REQUIRED ACTION A:
Edit the entries starting at the line containing "left elbow: (713, 793, -8)" and ending at the last line of the entries: change "left hip" to "left hip joint" and leave everything else as it is. Give only those edited lines.

SOURCE DOCUMENT:
__________
To combine the tables without duplicate elimination, use the UNION ALL BY NAME operator:
SELECT * FROM union_demo_column_order1
UNION ALL BY NAME
SELECT * FROM union_demo_column_order2
ORDER BY a;
+---+-------+
| A | B |
|---+-------|
| 1 | one |
| 2 | two |
| 3 | three |
| 3 | three |
| 4 | four |
+---+-------+
Notice that the cases of the column names don’t match in the two tables. The column names are lowercase in
the union_demo_column_order1
table and uppercase in the union_demo_column_order2
table. If you run
a query with quotation marks around the column names, an error is returned because the matching of quoted
identifiers is case-sensitive. For example, the following query places quotation marks around the column names:
SELECT 'a', 'b' FROM union_demo_column_order1
UNION ALL BY NAME
SELECT 'B', 'A' FROM union_demo_column_order2
ORDER BY a;
000904 (42000): SQL compilation error: error line 4 at position 9
invalid identifier 'A'
Use an alias to combine the results from two queries with different column names¶
When you use the UNION BY NAME operator to combine the result sets by column name from two queries on the sample tables, the rows in the result set have NULL values because the column names don’t match:
SELECT office_name, postal_code FROM sales_office_postal_example
UNION BY NAME
SELECT customer, postal_code FROM customer_postal_example
ORDER BY postal_code;
+-------------+-------------+-----------+
| OFFICE_NAME | POSTAL_CODE | CUSTOMER |
|-------------+-------------+-----------|
| sales1 | 94061 | NULL |
| NULL | 94061 | customer2 |
| NULL | 94066 | customer1 |
| sales2 | 94070 | NULL |
| sales4 | 98005 | NULL |
| NULL | 98005 | customer4 |
| sales3 | 98116 | NULL |
| NULL | 98444 | customer3 |
+-------------+-------------+-----------+
The output shows that columns with different identifiers aren’t combined and that rows have NULL
values for columns that are in one table but not the other. The postal_code
column is in both tables,
so there are no NULL values in the output for the postal_code
column.
__________
REQUIRED ACTION B:
Answer these questions about the SQL excerpt, one a line:
(i) Which operator combines the tables without duplicate elimination?
(ii) In which table are the column names uppercase?
(iii) Which column has no NULL values in the output because it is in both tables?

Data excerpts:
__________
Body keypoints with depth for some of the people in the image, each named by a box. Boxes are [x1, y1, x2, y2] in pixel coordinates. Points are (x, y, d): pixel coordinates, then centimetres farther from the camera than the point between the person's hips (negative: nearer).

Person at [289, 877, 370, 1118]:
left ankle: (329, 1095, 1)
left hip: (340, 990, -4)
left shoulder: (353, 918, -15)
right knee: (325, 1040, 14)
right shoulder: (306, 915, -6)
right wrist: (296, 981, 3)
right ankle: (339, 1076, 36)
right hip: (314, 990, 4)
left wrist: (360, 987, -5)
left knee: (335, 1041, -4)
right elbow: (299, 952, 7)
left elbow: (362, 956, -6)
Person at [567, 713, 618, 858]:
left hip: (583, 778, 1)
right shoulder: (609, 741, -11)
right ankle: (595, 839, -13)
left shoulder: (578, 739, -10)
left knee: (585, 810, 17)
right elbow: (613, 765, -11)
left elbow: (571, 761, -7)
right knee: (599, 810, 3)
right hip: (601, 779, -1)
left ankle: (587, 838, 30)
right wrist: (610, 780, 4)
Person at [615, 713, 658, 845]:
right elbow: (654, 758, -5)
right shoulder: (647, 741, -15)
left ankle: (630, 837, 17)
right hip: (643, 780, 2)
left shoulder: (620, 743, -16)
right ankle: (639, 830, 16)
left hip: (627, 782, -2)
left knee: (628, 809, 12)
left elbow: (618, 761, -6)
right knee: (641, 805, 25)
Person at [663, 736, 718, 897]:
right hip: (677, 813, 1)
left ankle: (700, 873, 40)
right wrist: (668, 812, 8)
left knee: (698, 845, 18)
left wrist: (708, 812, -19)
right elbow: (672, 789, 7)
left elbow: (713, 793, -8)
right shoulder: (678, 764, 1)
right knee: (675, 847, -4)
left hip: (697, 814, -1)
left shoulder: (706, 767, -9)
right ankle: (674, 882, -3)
__________
ANSWER BOX A:
left elbow: (713, 793, -8)
right shoulder: (678, 764, 1)
right knee: (675, 847, -4)
left hip joint: (697, 814, -1)
left shoulder: (706, 767, -9)
right ankle: (674, 882, -3)

ANSWER BOX B:
(i) UNION ALL BY NAME
(ii) union_demo_column_order2
(iii) postal_code